Text excerpt:
========================================
Post

AWS Cloud Practitoner Part 01

AWS Cloud Practitoner Part 01

Compute as a Service (CaaS) in Cloud Computing

What is Compute as a Service (CaaS)?

Compute as a Service (CaaS) is a cloud computing model that delivers virtualized computing resources on demand. CaaS allows organizations to provision processing power — including CPUs, memory, storage, and networking — without investing in physical infrastructure. This model supports scalability, pay-as-you-go pricing, and flexible deployment, making it ideal for modern application development, big data processing, and dynamic workloads.


Key Components of CaaS

Amazon EC2 (Elastic Compute Cloud)

Amazon EC2 is a core CaaS offering by AWS. It provides resizable compute capacity in the cloud, allowing users to launch virtual machines — called instances — with varying CPU, memory, and storage configurations. EC2 supports multiple operating systems, and users can scale resources up or down based on demand.

Virtual Machines (VMs)

At the heart of compute services are Virtual Machines (VMs) — software-based emulations of physical computers. Each VM runs its own operating system and applications, sharing the underlying physical hardware through a layer called the hypervisor.

Hypervisors and Virtualization

A hypervisor (also known as a virtual machine monitor) is the technology that enables virtualization. It allows multiple VMs to run on a single physical host by allocating hardware resources (CPU, memory, etc.) to each VM. Hypervisors are categorized into:

  • Type 1 (Bare Metal): Runs directly on hardware (e.g., VMware ESXi, Microsoft Hyper-V).
  • Type 2 (Hosted): Runs on top of an existing OS (e.g., VirtualBox, VMware Workstation).

In cloud environments like AWS, Type 1 hypervisors are commonly used to achieve high performance and isolation between tenants.

Tenants in Cloud Computing

In a multi-tenant cloud architecture, a tenant refers to a single customer or user (which could be an individual, team, or organization) that consumes services from the cloud provider.

Multi-Tenancy

Multi-tenancy is a core principle of public cloud computing where multiple customers (tenants) share the same physical infrastructure securely and independently. Hypervisors ensure strong isolation between tenants’ VMs, while cloud providers implement additional security, network segmentation, and identity management to protect customer data and workloads.

Client & Server

Client: A device/person that accesses a service provided by a server.

Server: A device/person that provides services for clients.


Infrastructure Geography

AWS Regions and Availability Zones

AWS infrastructure is organized into Regions and Availability Zones (AZs):

  • An AWS Region is a geographical location with multiple, physically separated data centers.
  • Each Availability Zone is an isolated data center within a region, designed to be resilient against failures in other zones.

Deploying across multiple AZs increases availability, fault tolerance, and disaster recovery capabilities.
========================================
Provided records:

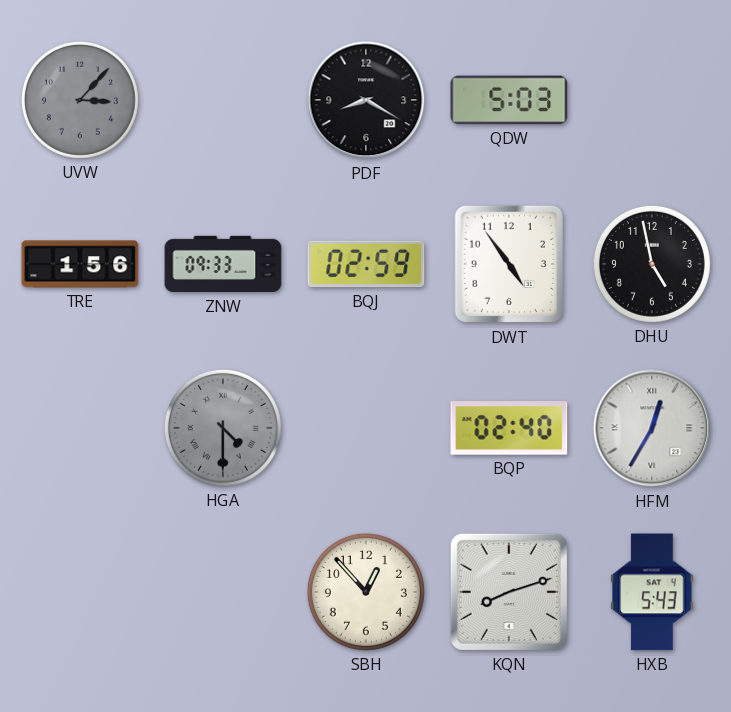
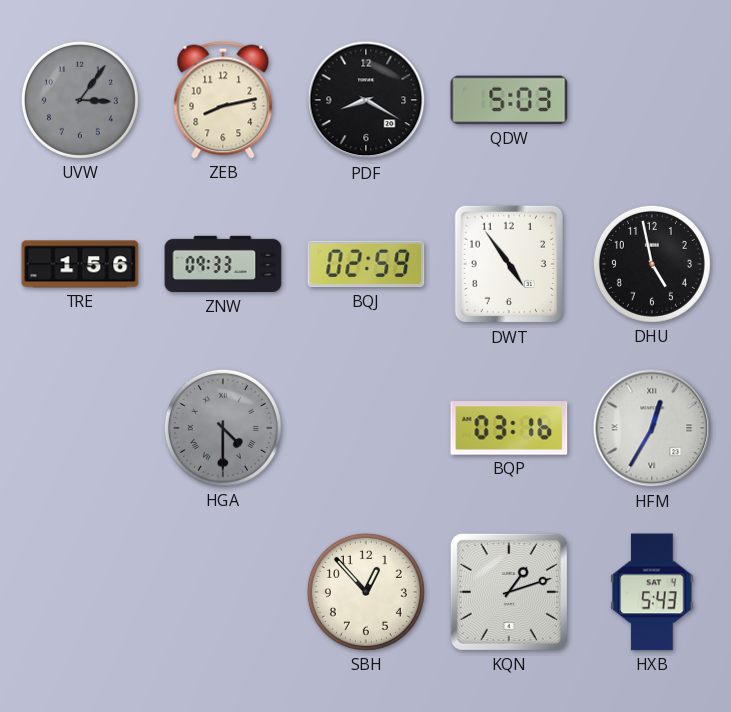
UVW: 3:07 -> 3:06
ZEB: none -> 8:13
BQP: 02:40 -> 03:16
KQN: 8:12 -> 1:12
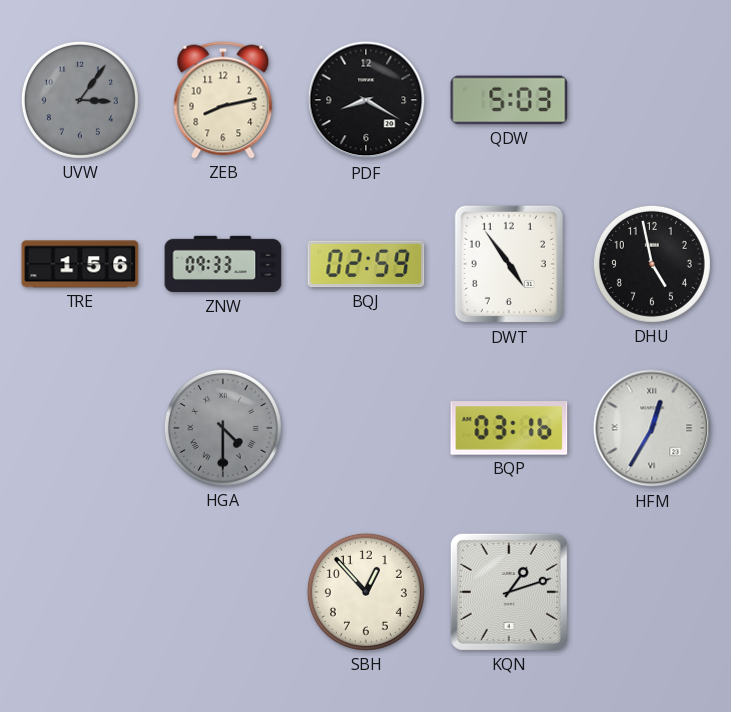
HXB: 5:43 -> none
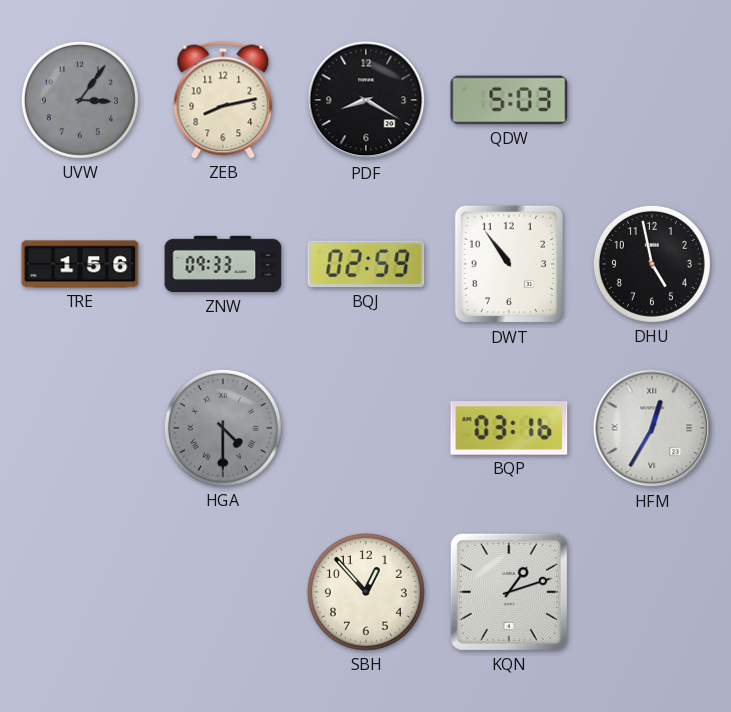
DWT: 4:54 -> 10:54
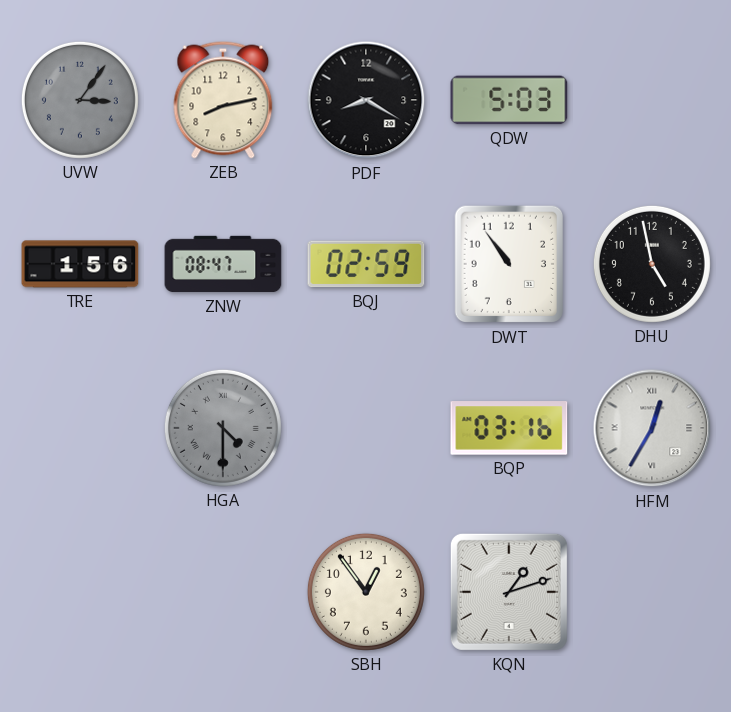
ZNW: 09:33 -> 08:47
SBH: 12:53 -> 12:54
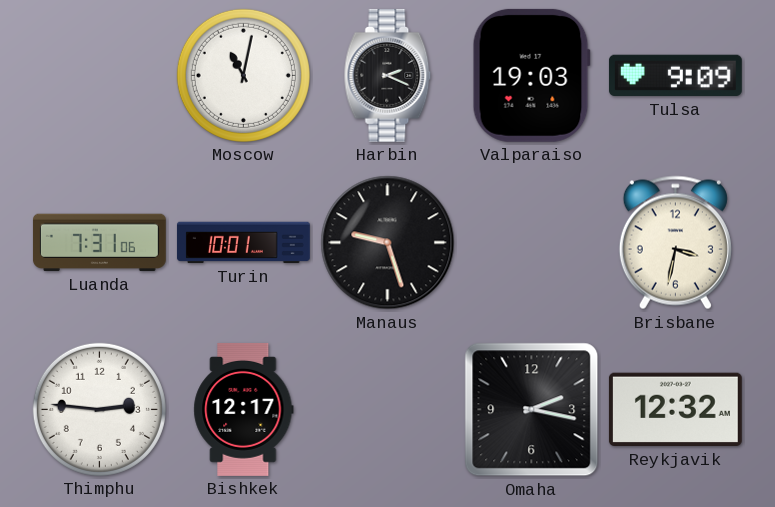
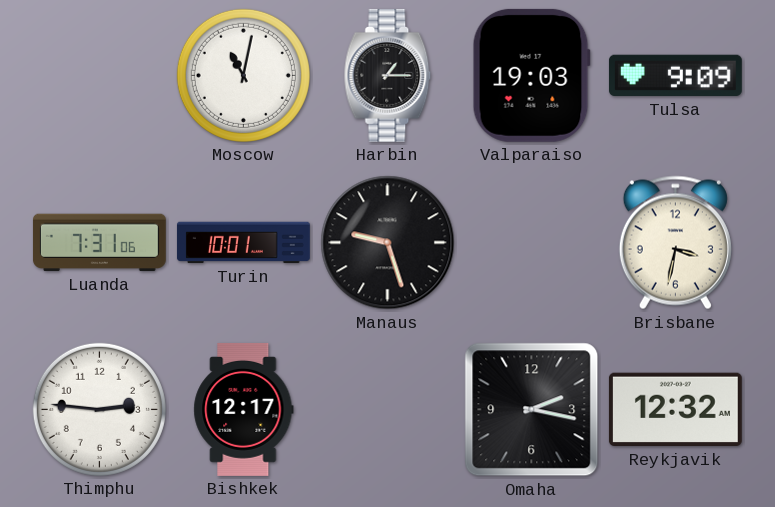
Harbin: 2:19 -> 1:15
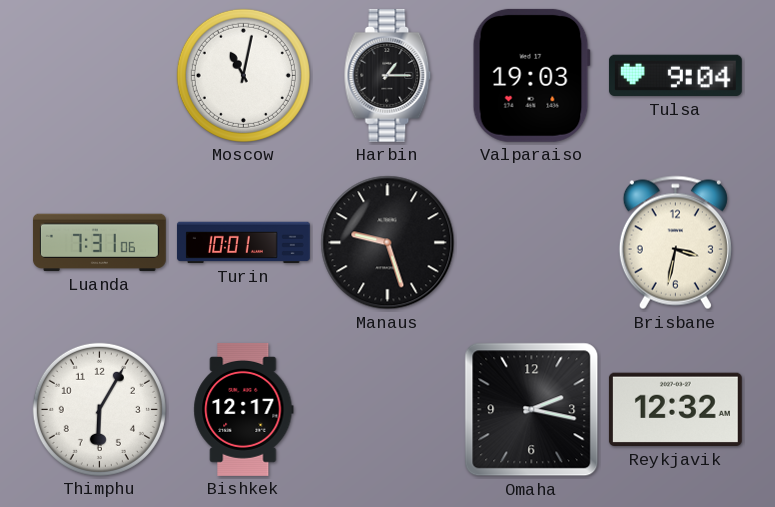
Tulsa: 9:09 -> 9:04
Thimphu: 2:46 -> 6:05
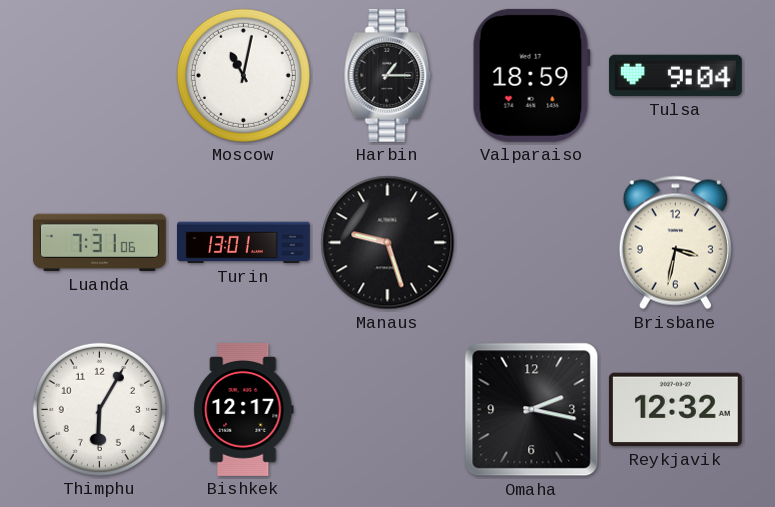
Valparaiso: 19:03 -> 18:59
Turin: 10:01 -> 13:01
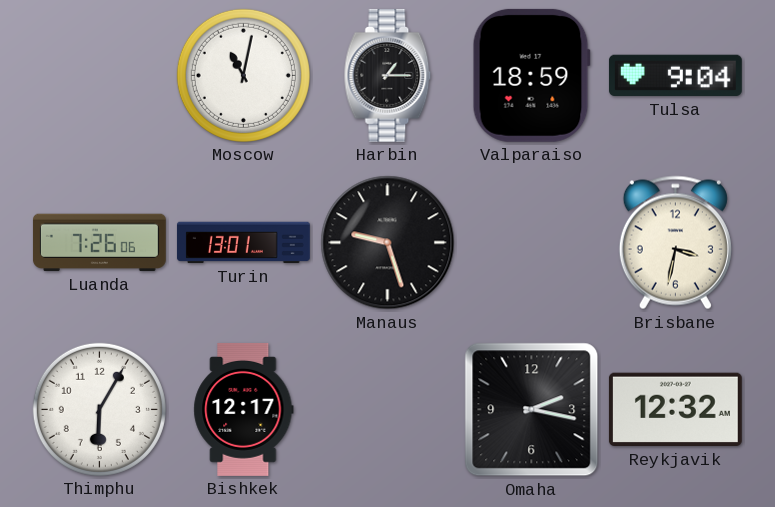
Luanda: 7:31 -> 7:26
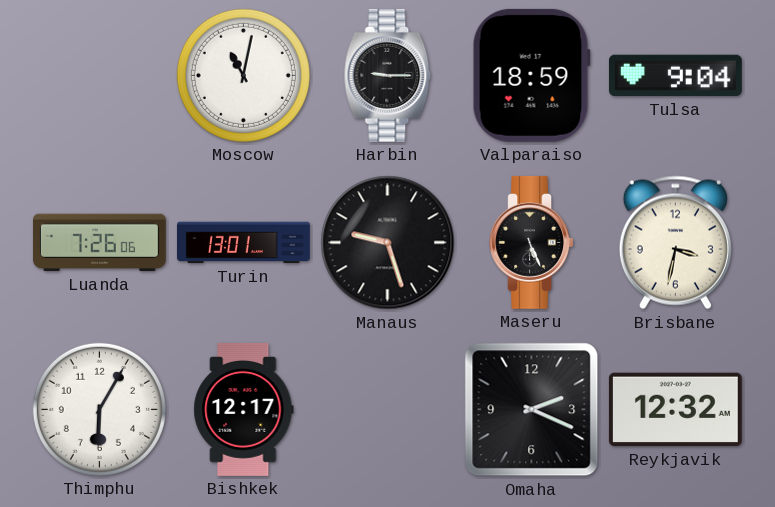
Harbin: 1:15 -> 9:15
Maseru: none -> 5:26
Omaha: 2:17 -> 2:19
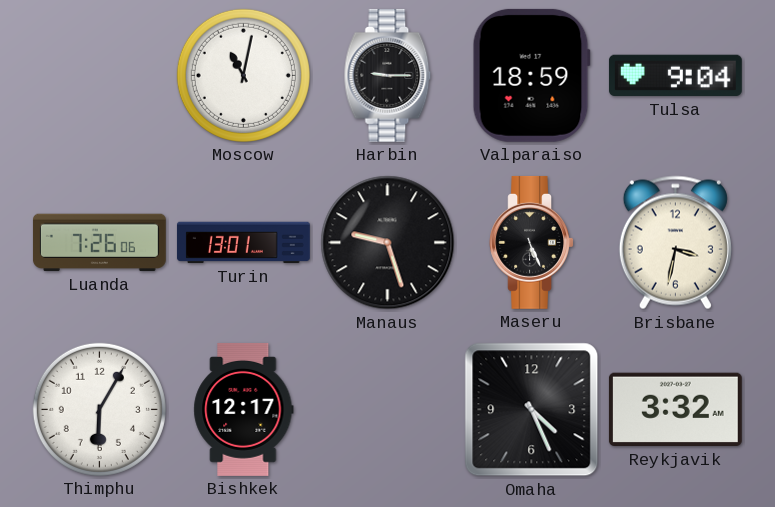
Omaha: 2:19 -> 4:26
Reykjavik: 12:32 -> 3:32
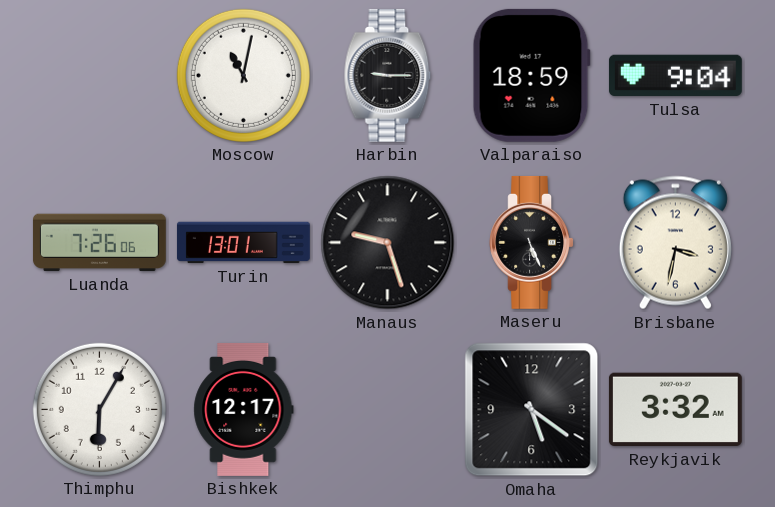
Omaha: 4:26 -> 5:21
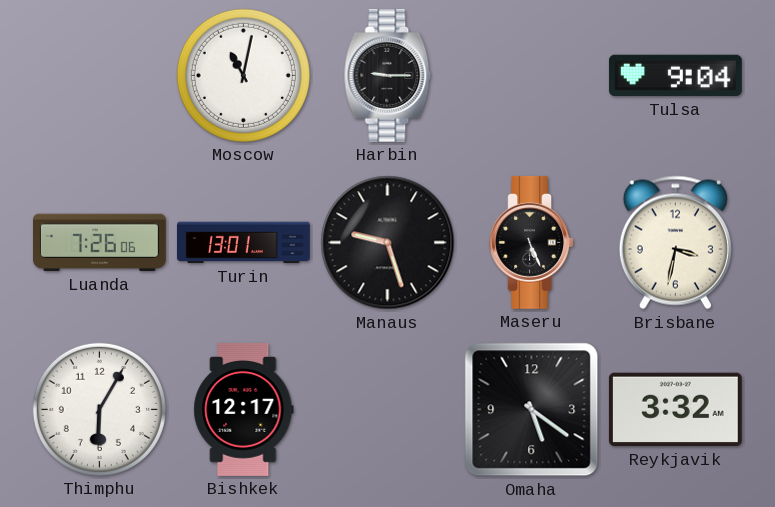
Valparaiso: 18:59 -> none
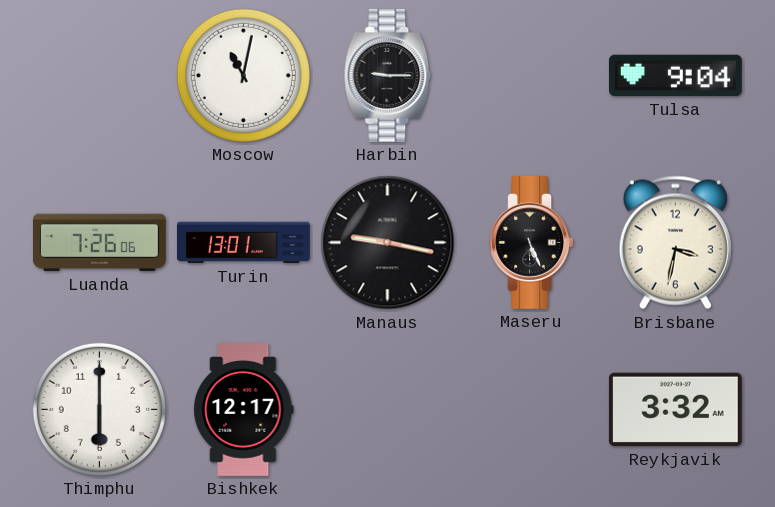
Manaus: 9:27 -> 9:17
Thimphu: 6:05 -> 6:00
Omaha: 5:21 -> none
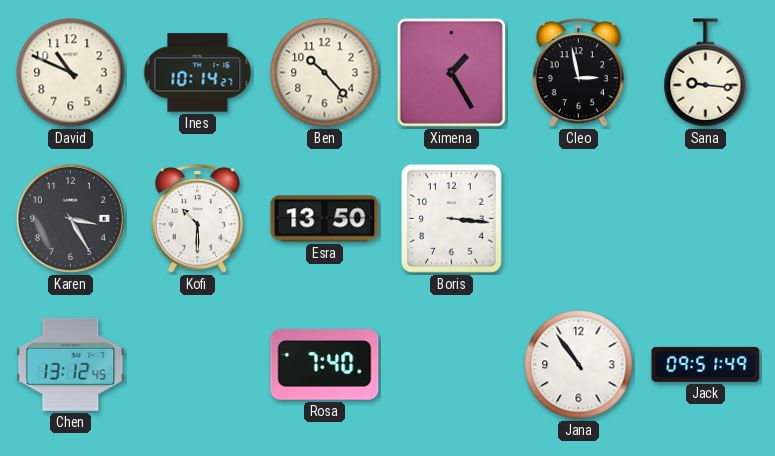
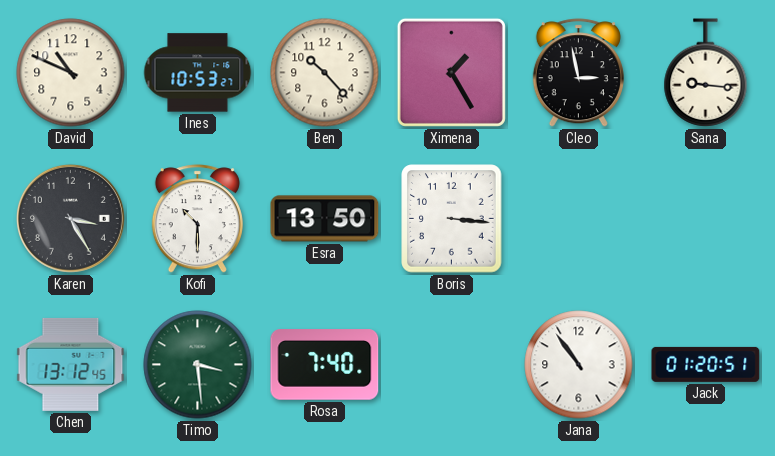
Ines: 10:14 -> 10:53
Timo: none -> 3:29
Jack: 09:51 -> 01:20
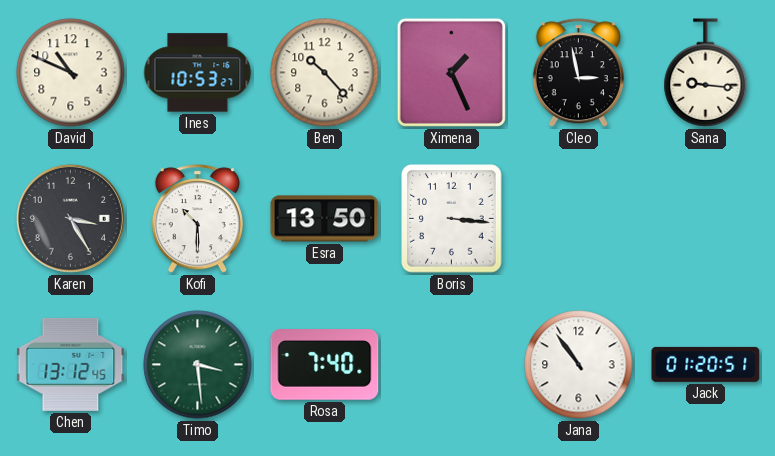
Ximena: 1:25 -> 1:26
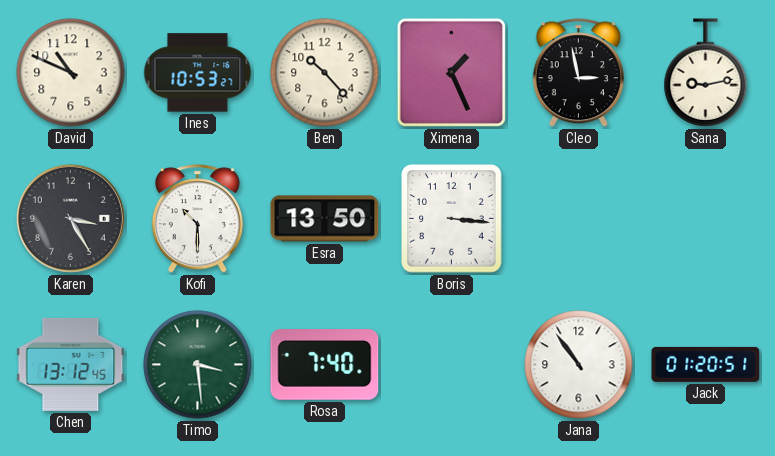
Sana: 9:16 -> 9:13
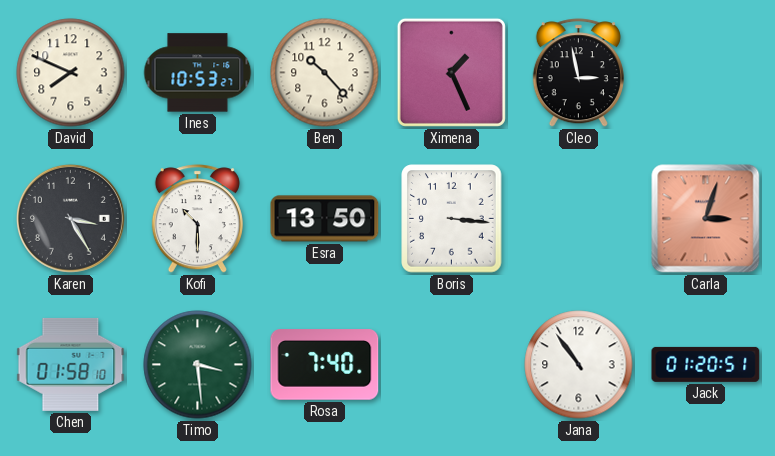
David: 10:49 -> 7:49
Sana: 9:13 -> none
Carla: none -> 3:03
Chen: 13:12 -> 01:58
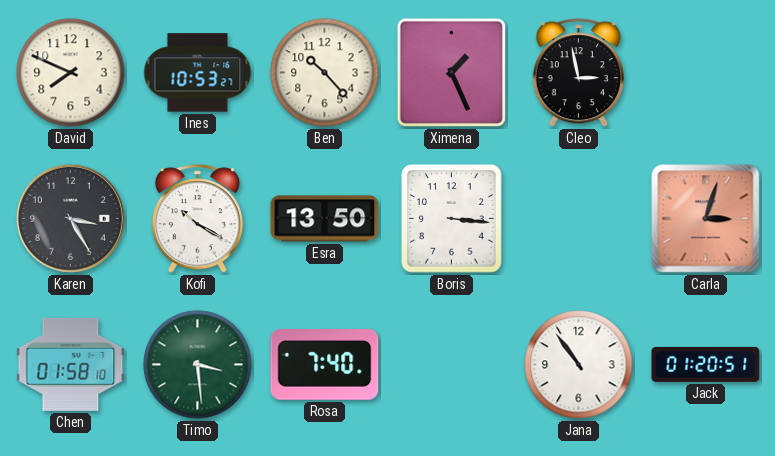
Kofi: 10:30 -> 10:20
========================================
Written exercise 1: According to the notes on AWS cloud computing, which type of hypervisor is commonly used in cloud environments like AWS?
Written exercise 2: Write a continuation of the notes on AWS cloud computing, picking up after their final sentence.
The items above come from a separate source.

Expected output 1: Type 1 (bare metal) hypervisors are commonly used.

Expected output 2:
Deployment Models

1. Public Cloud

In the public cloud, services are delivered over the internet and shared among multiple organizations. Providers like AWS, Azure, and Google Cloud offer scalable compute resources, typically on a pay-per-use basis.

2. Private Cloud

A private cloud is dedicated infrastructure operated exclusively for a single organization. It can be hosted on-premises or by a third party and offers enhanced control, security, and compliance.

3. Hybrid Cloud

Hybrid cloud integrates both public and private cloud environments, enabling data and applications to move between them seamlessly. This model is ideal for businesses needing to balance scalability and regulatory requirements.

4. On-Premises

On-premises deployments involve hosting infrastructure locally within an organization’s own data center. While offering maximum control, it often lacks the scalability and cost-efficiency of cloud environments.


EC2 instance types

General Purpose

General purpose instances provide a balanced mix of compute, memory, and networking resources. They are ideal for diverse workloads, like web services, code repositories, and when workload performance is uncertain.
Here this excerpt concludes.